▶ WHAT YOU ARE ASKED TO DO: Reproduce the material below verbatim, everything from its first line down to and including the line containing "[1234, 990, 1252, 1002] StreetNumber: 2429".

[Dataset items]
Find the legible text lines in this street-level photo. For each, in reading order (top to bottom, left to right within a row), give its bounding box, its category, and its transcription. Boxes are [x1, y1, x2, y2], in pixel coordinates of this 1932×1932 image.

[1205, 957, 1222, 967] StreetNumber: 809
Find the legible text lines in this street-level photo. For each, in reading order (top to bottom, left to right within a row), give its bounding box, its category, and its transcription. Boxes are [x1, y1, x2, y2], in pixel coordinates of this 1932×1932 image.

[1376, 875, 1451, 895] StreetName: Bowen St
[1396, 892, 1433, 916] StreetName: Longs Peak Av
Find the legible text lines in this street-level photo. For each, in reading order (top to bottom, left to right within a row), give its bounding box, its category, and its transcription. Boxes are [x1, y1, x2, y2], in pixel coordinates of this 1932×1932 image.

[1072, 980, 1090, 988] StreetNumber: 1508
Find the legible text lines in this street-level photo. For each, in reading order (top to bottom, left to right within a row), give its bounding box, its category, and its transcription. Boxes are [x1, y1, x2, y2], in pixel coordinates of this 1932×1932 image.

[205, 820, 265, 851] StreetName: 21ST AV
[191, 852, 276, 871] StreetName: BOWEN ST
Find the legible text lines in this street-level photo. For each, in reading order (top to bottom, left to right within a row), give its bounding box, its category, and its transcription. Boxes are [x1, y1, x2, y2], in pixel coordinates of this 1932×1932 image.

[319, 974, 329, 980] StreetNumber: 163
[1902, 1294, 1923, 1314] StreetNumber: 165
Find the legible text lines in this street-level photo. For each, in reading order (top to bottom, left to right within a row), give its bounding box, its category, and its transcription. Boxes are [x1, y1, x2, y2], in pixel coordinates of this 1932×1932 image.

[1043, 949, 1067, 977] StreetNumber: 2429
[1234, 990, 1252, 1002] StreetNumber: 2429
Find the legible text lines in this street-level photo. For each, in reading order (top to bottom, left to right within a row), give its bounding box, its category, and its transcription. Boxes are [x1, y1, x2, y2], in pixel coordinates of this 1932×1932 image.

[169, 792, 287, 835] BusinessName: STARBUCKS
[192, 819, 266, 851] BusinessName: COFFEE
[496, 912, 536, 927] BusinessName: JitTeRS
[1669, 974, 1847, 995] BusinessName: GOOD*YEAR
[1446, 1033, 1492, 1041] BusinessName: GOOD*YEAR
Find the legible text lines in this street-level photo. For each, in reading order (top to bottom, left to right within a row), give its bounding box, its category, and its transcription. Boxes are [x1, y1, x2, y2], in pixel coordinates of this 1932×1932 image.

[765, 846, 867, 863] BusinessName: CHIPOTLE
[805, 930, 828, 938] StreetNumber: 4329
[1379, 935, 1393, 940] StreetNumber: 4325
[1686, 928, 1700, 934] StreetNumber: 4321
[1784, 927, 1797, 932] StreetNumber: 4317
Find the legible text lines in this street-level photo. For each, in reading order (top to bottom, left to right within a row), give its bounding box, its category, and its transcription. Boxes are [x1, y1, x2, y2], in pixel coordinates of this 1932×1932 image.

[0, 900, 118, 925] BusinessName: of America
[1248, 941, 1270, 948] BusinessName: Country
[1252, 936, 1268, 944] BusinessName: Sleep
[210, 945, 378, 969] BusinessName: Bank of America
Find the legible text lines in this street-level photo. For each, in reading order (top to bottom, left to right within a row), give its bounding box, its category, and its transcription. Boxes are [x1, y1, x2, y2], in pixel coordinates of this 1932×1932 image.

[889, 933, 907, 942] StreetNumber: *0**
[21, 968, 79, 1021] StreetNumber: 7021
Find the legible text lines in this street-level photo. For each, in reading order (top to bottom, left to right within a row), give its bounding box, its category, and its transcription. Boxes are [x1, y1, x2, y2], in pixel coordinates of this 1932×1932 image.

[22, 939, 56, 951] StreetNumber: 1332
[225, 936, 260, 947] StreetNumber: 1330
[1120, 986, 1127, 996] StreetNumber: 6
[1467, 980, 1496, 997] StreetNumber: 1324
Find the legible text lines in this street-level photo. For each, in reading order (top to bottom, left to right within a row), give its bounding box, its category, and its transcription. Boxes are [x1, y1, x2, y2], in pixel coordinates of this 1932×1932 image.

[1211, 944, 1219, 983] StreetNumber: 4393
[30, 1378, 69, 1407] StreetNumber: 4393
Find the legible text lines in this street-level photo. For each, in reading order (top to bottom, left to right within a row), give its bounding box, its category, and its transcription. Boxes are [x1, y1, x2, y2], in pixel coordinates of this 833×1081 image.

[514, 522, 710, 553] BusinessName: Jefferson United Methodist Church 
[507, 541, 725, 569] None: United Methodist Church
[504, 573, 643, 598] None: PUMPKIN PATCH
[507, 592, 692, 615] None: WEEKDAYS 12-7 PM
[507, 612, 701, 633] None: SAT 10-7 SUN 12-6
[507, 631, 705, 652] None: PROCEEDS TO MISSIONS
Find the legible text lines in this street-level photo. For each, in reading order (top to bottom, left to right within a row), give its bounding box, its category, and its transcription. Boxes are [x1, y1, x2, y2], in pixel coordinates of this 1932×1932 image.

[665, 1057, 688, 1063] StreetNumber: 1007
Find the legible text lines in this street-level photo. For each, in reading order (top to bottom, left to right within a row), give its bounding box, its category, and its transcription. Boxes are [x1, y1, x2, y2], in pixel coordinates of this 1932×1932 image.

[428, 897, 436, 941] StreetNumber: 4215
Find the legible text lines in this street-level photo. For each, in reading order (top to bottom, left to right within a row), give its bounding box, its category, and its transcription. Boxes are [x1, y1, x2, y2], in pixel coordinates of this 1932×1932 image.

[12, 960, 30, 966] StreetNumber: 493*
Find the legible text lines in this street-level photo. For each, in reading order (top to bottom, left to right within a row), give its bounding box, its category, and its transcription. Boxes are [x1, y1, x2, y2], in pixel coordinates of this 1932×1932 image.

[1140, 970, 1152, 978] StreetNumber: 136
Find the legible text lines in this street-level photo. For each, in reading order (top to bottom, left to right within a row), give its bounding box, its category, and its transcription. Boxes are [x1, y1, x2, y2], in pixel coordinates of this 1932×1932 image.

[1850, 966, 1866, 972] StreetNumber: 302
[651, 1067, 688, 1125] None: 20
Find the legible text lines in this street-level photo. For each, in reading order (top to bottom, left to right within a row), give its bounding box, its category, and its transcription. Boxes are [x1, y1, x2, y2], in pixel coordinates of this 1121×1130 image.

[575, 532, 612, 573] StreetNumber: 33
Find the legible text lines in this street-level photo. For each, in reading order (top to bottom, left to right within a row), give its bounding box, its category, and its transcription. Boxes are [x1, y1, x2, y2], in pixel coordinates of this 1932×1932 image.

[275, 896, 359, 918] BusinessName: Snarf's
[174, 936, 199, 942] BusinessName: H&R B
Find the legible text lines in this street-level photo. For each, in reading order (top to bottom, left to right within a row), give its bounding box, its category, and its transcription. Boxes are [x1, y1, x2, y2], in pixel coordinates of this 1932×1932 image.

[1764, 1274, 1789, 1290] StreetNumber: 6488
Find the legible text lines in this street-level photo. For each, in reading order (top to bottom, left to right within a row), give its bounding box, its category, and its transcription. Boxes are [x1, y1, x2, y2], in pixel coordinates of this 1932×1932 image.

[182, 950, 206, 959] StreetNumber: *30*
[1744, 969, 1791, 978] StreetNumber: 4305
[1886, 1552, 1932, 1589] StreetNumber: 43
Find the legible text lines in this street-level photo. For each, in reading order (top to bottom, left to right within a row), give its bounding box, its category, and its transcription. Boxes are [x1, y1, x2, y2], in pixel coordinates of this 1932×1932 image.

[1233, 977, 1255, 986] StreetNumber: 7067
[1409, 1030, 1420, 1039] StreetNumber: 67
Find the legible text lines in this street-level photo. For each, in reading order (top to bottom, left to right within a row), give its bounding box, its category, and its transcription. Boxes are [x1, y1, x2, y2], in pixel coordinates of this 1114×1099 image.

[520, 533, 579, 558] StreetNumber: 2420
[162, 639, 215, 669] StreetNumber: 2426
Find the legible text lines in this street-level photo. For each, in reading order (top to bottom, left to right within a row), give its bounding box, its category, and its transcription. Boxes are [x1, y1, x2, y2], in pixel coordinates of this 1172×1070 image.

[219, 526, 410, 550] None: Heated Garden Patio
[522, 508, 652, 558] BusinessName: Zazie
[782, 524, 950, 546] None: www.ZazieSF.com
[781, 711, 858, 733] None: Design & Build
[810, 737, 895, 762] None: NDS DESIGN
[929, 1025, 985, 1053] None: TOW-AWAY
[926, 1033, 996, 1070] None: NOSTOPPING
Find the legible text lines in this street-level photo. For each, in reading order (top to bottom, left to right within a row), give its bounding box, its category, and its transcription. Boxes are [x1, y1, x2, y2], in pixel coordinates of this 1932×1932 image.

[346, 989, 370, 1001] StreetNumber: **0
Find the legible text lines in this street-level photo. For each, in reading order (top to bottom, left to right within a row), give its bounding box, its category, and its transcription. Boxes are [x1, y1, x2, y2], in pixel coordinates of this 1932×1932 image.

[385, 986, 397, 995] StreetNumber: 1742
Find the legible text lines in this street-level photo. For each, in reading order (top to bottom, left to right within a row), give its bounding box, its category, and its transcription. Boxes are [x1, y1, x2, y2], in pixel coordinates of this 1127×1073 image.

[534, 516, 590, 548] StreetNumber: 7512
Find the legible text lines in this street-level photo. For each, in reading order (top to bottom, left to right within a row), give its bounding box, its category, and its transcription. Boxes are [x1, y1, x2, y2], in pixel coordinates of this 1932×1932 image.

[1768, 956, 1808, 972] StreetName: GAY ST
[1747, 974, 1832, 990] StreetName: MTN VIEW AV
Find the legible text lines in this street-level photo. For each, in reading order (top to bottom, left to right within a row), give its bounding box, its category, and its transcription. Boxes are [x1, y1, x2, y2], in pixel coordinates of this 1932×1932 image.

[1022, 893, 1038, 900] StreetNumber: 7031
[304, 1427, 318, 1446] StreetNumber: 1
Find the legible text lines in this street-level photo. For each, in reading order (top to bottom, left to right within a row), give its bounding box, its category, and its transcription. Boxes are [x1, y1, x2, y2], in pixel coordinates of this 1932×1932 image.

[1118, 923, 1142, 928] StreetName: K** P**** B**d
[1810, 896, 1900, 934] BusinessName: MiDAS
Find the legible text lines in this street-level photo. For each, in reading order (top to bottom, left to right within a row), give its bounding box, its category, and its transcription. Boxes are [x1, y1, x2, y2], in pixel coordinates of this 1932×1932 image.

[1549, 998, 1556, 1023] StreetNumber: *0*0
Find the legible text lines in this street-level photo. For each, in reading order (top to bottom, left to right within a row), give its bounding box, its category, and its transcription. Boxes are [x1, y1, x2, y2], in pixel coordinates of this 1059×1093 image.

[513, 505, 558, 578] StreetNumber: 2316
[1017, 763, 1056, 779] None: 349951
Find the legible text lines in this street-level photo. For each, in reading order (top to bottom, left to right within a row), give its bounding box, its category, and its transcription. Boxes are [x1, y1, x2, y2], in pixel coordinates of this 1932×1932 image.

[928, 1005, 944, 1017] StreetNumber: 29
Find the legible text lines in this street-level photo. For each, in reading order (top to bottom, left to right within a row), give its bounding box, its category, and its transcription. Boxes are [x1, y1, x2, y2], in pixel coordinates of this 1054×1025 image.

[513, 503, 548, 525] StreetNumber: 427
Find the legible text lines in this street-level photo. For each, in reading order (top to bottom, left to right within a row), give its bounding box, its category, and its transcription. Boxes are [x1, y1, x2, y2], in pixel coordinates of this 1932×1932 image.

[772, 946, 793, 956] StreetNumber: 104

▶ EXERCISE ANSWER:
Find the legible text lines in this street-level photo. For each, in reading order (top to bottom, left to right within a row), give its bounding box, its category, and its transcription. Boxes are [x1, y1, x2, y2], in pixel coordinates of this 1932×1932 image.

[1205, 957, 1222, 967] StreetNumber: 809
Find the legible text lines in this street-level photo. For each, in reading order (top to bottom, left to right within a row), give its bounding box, its category, and its transcription. Boxes are [x1, y1, x2, y2], in pixel coordinates of this 1932×1932 image.

[1376, 875, 1451, 895] StreetName: Bowen St
[1396, 892, 1433, 916] StreetName: Longs Peak Av
Find the legible text lines in this street-level photo. For each, in reading order (top to bottom, left to right within a row), give its bounding box, its category, and its transcription. Boxes are [x1, y1, x2, y2], in pixel coordinates of this 1932×1932 image.

[1072, 980, 1090, 988] StreetNumber: 1508
Find the legible text lines in this street-level photo. For each, in reading order (top to bottom, left to right within a row), give its bounding box, its category, and its transcription. Boxes are [x1, y1, x2, y2], in pixel coordinates of this 1932×1932 image.

[205, 820, 265, 851] StreetName: 21ST AV
[191, 852, 276, 871] StreetName: BOWEN ST
Find the legible text lines in this street-level photo. For each, in reading order (top to bottom, left to right within a row), give its bounding box, its category, and its transcription. Boxes are [x1, y1, x2, y2], in pixel coordinates of this 1932×1932 image.

[319, 974, 329, 980] StreetNumber: 163
[1902, 1294, 1923, 1314] StreetNumber: 165
Find the legible text lines in this street-level photo. For each, in reading order (top to bottom, left to right within a row), give its bounding box, its category, and its transcription. Boxes are [x1, y1, x2, y2], in pixel coordinates of this 1932×1932 image.

[1043, 949, 1067, 977] StreetNumber: 2429
[1234, 990, 1252, 1002] StreetNumber: 2429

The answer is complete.